Format a USB drive from the Command Line

Although we have applications to format USB drives like “gparted” in Linux, knowing the process in the command line is useful when working remotely or working on computers with few resources. The steps as well as the process is compatible with any Linux distribution.

The USB Drive’s route in our file system is one of the most important points when we are formatting an  usb drive. First, we must know the address that the Linux assigned the usb drive when mounted it. For that, we just need to write the df command on the terminal and tell us which drives are mounnted to the system. Normally Linux always assigns the letters “sdbX”, so if we only have one usb drive connected, it will be something like sdb1.

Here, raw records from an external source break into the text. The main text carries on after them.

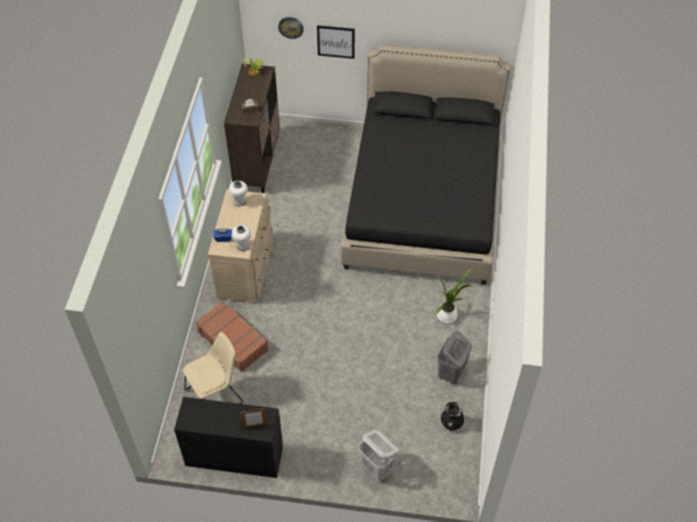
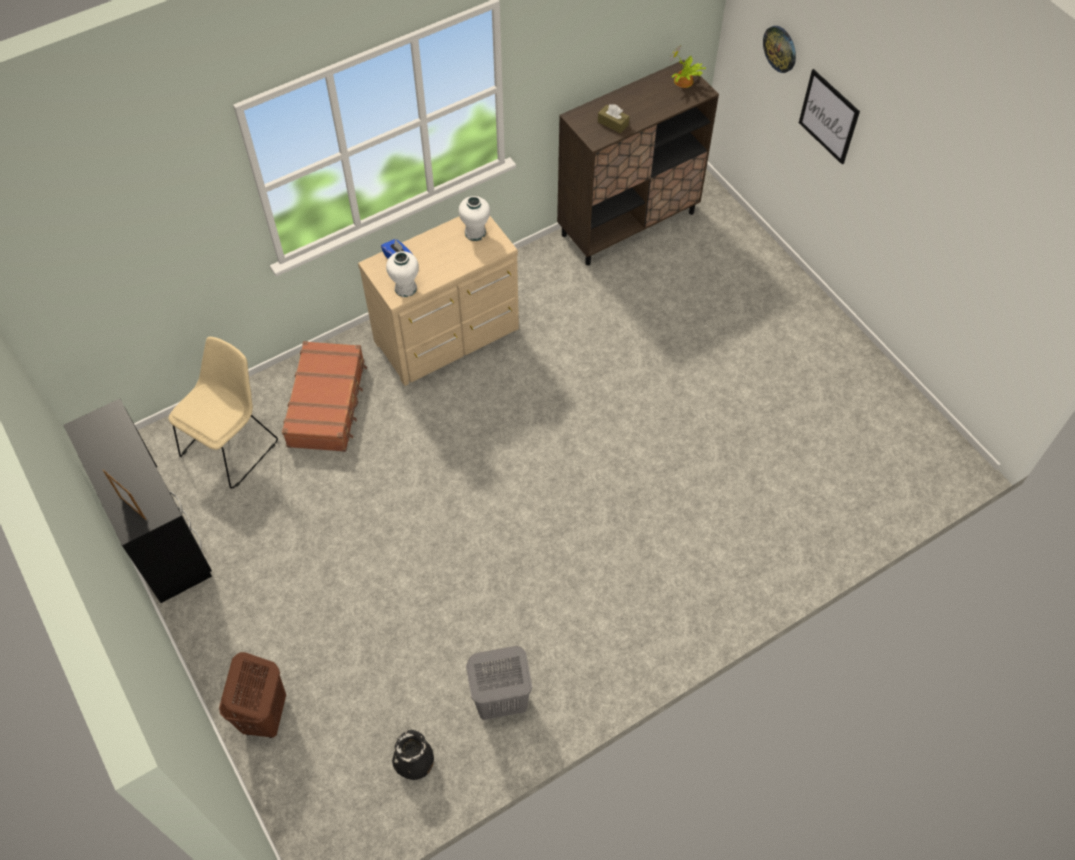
camera: 50 degrees right, 5 degrees up
beige chair [183,332,243,404] -> beige chair turned 75 degrees counterclockwise [169,337,278,489]
black bed [340,44,510,285] -> none
white laundry basket [358,430,399,481] -> brown laundry basket [219,652,286,738]
potted plant [436,268,475,323] -> none

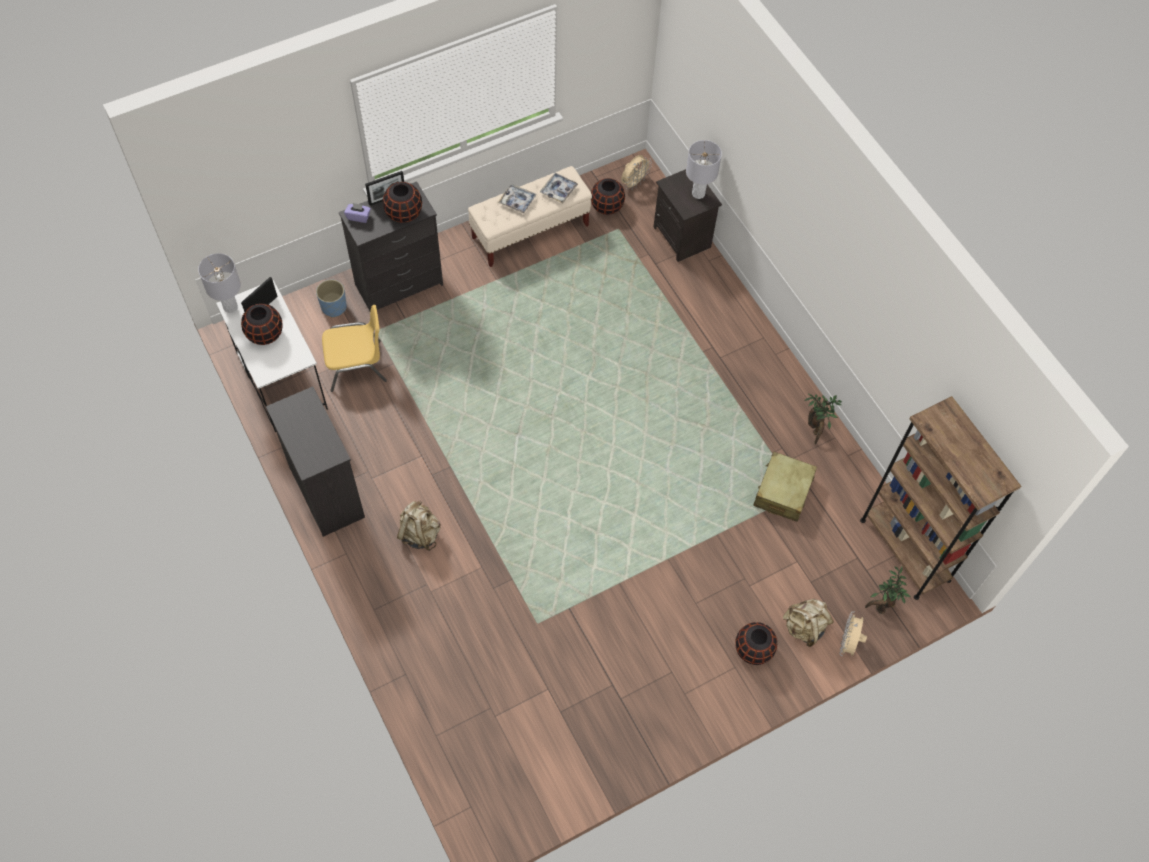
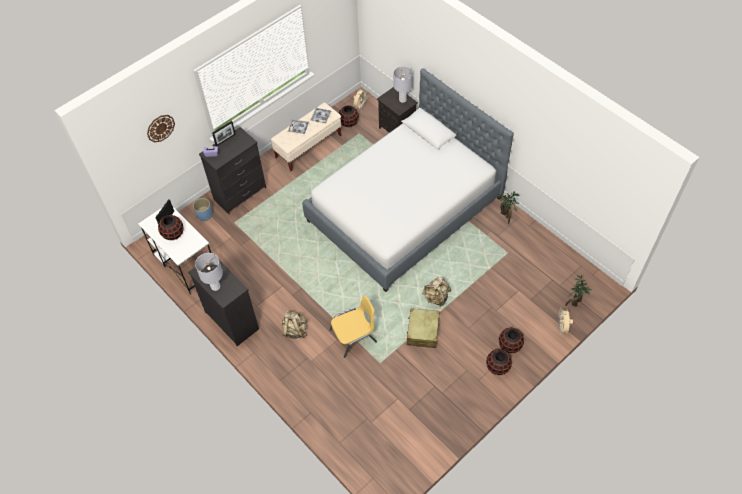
camera: 10 degrees left, 5 degrees down
grey table lamp [198,253,241,313] -> grey table lamp moved to [195,253,223,291]
yellow chair [322,305,387,392] -> yellow chair moved to [330,295,377,358]
black vase [383,182,422,223] -> black vase moved to [486,349,512,375]
beige suitcase [753,451,817,522] -> beige suitcase moved to [407,308,439,348]
beige backpack [783,599,834,647] -> beige backpack moved to [422,277,451,307]
brown bookcase [860,396,1021,600] -> none
none -> wall clock [147,115,175,142]
none -> bed [302,68,514,292]

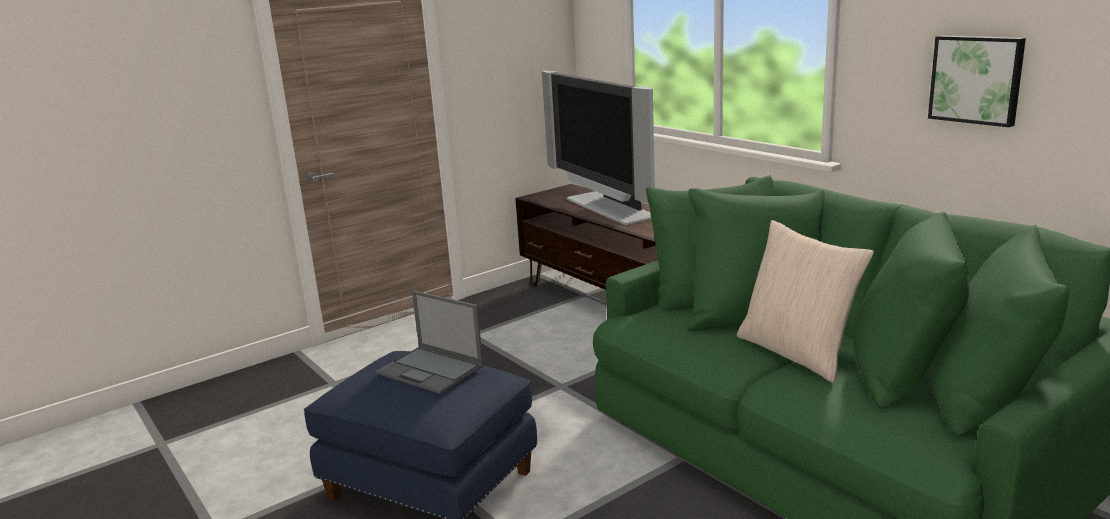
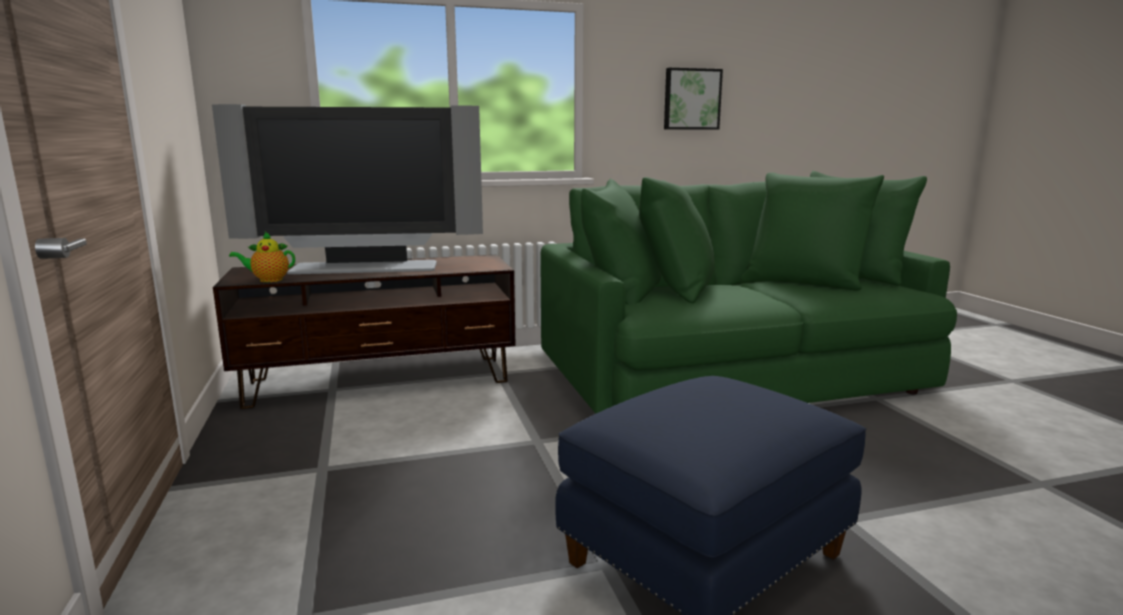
camera: 70 degrees left, 5 degrees down
laptop [376,290,483,394] -> none
beige pillow [737,220,874,383] -> none
none -> teapot [229,232,295,282]

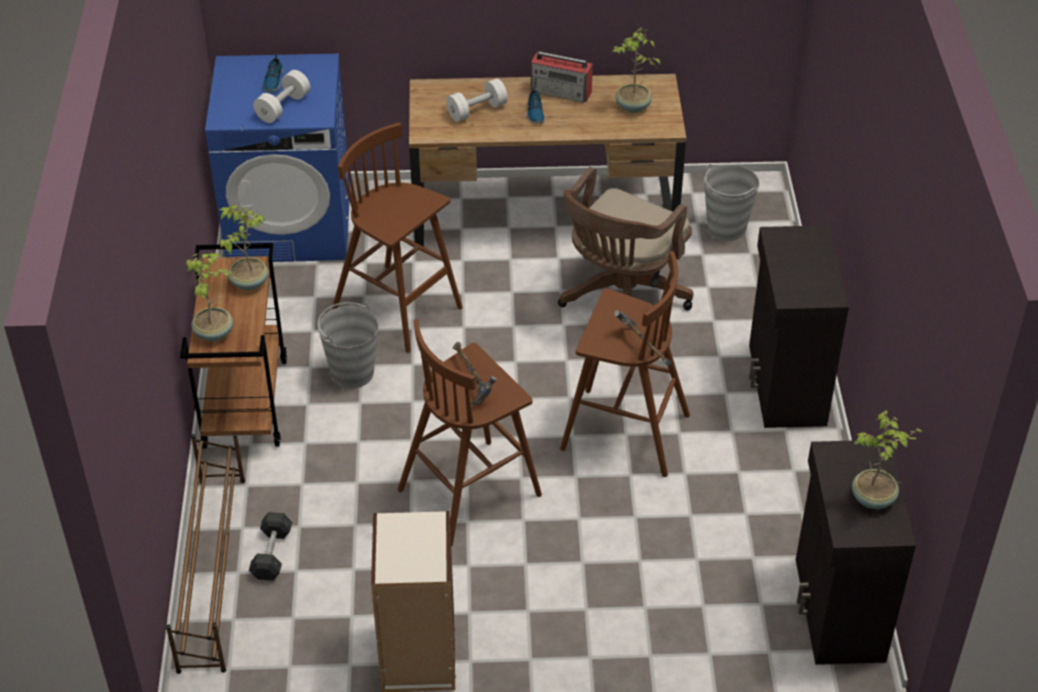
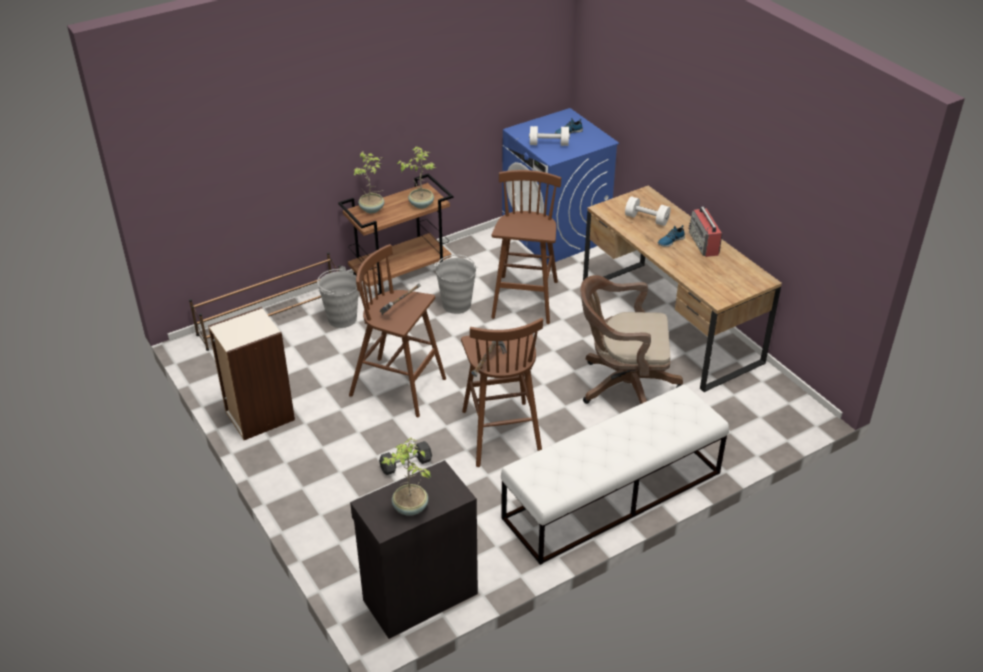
camera: 60 degrees right, 5 degrees down
grey dumbbell [249,512,292,581] -> grey dumbbell moved to [379,441,432,475]
potted plant [612,27,660,113] -> none
grey bucket [704,164,759,241] -> grey bucket moved to [317,266,358,328]
black cabinet [749,225,849,428] -> white bench [501,385,729,565]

image 9 - Format a USB drive from the Command Line

Once we have located the usb drive, we have to unmount it from the system before it can be formatted. In this case we have to write the following command in the terminal:

sudo umount /dev/sdb1

Now that the usb drive is unmounted, we have to write the following command in the terminal:

sudo mkfs.vfat -F 32 -n "usb_name" /dev/sdb1

The parameter -F 32 tells the system that the formatting must be done with the Fat32 file system. If we use the variable -n we have to indicate the name of the unit, it will appear each time we plug the usb drive in our computer.

To verify that the formatting process completed successfully:

sudo fsck /dev/sdb1

Once you have finished this process, we just have to mount the usb drive and we will see now the empty drive. Finally, to emphasize that we must know what is the usb drive route EXACTLY, because if we confuse drive names and put a wrong route, such as the route of the hard disk, we can delete the whole operating system.